> [Job]:
Return every line of the material exactly.

Data records
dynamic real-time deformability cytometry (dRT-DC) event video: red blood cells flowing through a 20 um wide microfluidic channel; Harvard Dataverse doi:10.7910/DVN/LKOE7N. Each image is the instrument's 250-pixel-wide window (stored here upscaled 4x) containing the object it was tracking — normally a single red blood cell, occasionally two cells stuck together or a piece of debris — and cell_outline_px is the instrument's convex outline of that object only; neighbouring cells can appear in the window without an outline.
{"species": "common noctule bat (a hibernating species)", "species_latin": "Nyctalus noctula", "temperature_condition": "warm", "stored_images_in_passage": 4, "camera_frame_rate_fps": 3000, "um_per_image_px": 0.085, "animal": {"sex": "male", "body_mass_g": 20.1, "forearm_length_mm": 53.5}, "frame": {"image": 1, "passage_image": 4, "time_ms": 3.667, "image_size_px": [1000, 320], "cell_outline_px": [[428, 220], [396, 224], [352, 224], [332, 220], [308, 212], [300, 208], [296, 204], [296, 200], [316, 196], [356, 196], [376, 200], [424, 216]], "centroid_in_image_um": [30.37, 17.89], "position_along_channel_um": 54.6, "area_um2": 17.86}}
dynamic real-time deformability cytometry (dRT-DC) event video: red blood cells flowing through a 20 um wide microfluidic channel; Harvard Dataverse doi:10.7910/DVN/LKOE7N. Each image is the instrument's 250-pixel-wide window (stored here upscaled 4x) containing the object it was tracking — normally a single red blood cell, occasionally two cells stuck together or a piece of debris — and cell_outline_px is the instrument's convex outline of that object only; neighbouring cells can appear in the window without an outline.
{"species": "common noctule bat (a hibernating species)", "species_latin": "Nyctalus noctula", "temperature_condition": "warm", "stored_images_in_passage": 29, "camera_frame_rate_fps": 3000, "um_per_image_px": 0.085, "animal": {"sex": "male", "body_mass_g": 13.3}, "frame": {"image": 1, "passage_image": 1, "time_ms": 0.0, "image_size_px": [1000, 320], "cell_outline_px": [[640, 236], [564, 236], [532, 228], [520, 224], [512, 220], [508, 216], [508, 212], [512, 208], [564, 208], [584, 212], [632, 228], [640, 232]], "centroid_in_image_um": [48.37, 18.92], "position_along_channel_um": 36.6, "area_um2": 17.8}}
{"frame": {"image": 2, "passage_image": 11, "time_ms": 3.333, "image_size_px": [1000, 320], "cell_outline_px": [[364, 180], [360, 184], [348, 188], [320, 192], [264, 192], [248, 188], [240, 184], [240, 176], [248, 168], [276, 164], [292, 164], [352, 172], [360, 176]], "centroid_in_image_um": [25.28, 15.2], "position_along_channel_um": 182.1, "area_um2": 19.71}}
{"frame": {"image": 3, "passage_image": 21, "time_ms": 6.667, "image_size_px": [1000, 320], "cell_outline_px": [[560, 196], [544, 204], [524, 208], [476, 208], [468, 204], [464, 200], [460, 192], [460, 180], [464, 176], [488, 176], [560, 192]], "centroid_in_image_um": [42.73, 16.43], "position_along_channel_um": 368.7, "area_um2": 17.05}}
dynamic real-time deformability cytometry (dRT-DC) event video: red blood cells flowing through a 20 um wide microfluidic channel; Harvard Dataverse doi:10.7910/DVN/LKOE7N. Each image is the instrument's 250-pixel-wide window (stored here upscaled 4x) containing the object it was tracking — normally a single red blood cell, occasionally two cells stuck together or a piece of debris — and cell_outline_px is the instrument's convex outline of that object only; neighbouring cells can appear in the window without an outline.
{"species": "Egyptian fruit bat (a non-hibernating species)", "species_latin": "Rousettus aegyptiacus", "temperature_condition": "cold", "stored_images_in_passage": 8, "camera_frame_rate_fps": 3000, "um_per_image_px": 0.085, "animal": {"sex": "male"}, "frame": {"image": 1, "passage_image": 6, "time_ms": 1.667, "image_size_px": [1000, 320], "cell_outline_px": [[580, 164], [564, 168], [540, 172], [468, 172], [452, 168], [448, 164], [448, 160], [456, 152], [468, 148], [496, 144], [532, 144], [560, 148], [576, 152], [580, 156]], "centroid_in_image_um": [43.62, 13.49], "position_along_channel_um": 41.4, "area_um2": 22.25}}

> [Solution]:
dynamic real-time deformability cytometry (dRT-DC) event video: red blood cells flowing through a 20 um wide microfluidic channel; Harvard Dataverse doi:10.7910/DVN/LKOE7N. Each image is the instrument's 250-pixel-wide window (stored here upscaled 4x) containing the object it was tracking — normally a single red blood cell, occasionally two cells stuck together or a piece of debris — and cell_outline_px is the instrument's convex outline of that object only; neighbouring cells can appear in the window without an outline.
{"species": "common noctule bat (a hibernating species)", "species_latin": "Nyctalus noctula", "temperature_condition": "warm", "stored_images_in_passage": 4, "camera_frame_rate_fps": 3000, "um_per_image_px": 0.085, "animal": {"sex": "male", "body_mass_g": 20.1, "forearm_length_mm": 53.5}, "frame": {"image": 1, "passage_image": 4, "time_ms": 3.667, "image_size_px": [1000, 320], "cell_outline_px": [[428, 220], [396, 224], [352, 224], [332, 220], [308, 212], [300, 208], [296, 204], [296, 200], [316, 196], [356, 196], [376, 200], [424, 216]], "centroid_in_image_um": [30.37, 17.89], "position_along_channel_um": 54.6, "area_um2": 17.86}}
dynamic real-time deformability cytometry (dRT-DC) event video: red blood cells flowing through a 20 um wide microfluidic channel; Harvard Dataverse doi:10.7910/DVN/LKOE7N. Each image is the instrument's 250-pixel-wide window (stored here upscaled 4x) containing the object it was tracking — normally a single red blood cell, occasionally two cells stuck together or a piece of debris — and cell_outline_px is the instrument's convex outline of that object only; neighbouring cells can appear in the window without an outline.
{"species": "common noctule bat (a hibernating species)", "species_latin": "Nyctalus noctula", "temperature_condition": "warm", "stored_images_in_passage": 29, "camera_frame_rate_fps": 3000, "um_per_image_px": 0.085, "animal": {"sex": "male", "body_mass_g": 13.3}, "frame": {"image": 1, "passage_image": 1, "time_ms": 0.0, "image_size_px": [1000, 320], "cell_outline_px": [[640, 236], [564, 236], [532, 228], [520, 224], [512, 220], [508, 216], [508, 212], [512, 208], [564, 208], [584, 212], [632, 228], [640, 232]], "centroid_in_image_um": [48.37, 18.92], "position_along_channel_um": 36.6, "area_um2": 17.8}}
{"frame": {"image": 2, "passage_image": 11, "time_ms": 3.333, "image_size_px": [1000, 320], "cell_outline_px": [[364, 180], [360, 184], [348, 188], [320, 192], [264, 192], [248, 188], [240, 184], [240, 176], [248, 168], [276, 164], [292, 164], [352, 172], [360, 176]], "centroid_in_image_um": [25.28, 15.2], "position_along_channel_um": 182.1, "area_um2": 19.71}}
{"frame": {"image": 3, "passage_image": 21, "time_ms": 6.667, "image_size_px": [1000, 320], "cell_outline_px": [[560, 196], [544, 204], [524, 208], [476, 208], [468, 204], [464, 200], [460, 192], [460, 180], [464, 176], [488, 176], [560, 192]], "centroid_in_image_um": [42.73, 16.43], "position_along_channel_um": 368.7, "area_um2": 17.05}}
dynamic real-time deformability cytometry (dRT-DC) event video: red blood cells flowing through a 20 um wide microfluidic channel; Harvard Dataverse doi:10.7910/DVN/LKOE7N. Each image is the instrument's 250-pixel-wide window (stored here upscaled 4x) containing the object it was tracking — normally a single red blood cell, occasionally two cells stuck together or a piece of debris — and cell_outline_px is the instrument's convex outline of that object only; neighbouring cells can appear in the window without an outline.
{"species": "Egyptian fruit bat (a non-hibernating species)", "species_latin": "Rousettus aegyptiacus", "temperature_condition": "cold", "stored_images_in_passage": 8, "camera_frame_rate_fps": 3000, "um_per_image_px": 0.085, "animal": {"sex": "male"}, "frame": {"image": 1, "passage_image": 6, "time_ms": 1.667, "image_size_px": [1000, 320], "cell_outline_px": [[580, 164], [564, 168], [540, 172], [468, 172], [452, 168], [448, 164], [448, 160], [456, 152], [468, 148], [496, 144], [532, 144], [560, 148], [576, 152], [580, 156]], "centroid_in_image_um": [43.62, 13.49], "position_along_channel_um": 41.4, "area_um2": 22.25}}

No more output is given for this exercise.